**Try it:** Pictures aside, return all of the records exactly as they stand.

Hardware design source data

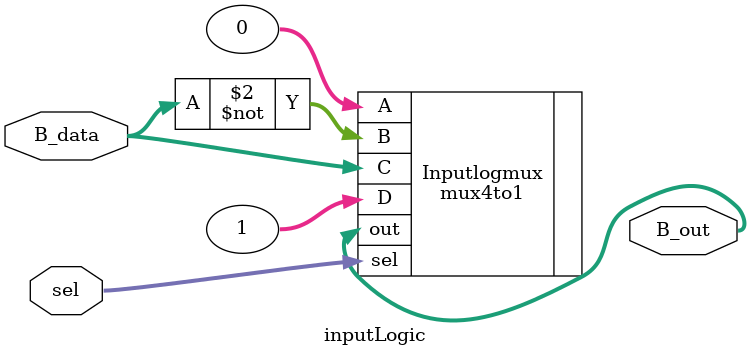
<source format=v>
module inputLogic(B_data, sel, B_out);
    input [3:0] B_data;
    input [1:0] sel;
    output [3:0] B_out;

    mux4to1 Inputlogmux (.A(0), .B(~B_data), .C(B_data), .D(1), .sel(sel), .out(B_out));
endmodule
</source>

**Written answer:**
<source format=v>
module inputLogic(B_data, sel, B_out);
    input [3:0] B_data;
    input [1:0] sel;
    output [3:0] B_out;

    mux4to1 Inputlogmux (.A(0), .B(~B_data), .C(B_data), .D(1), .sel(sel), .out(B_out));
endmodule
</source>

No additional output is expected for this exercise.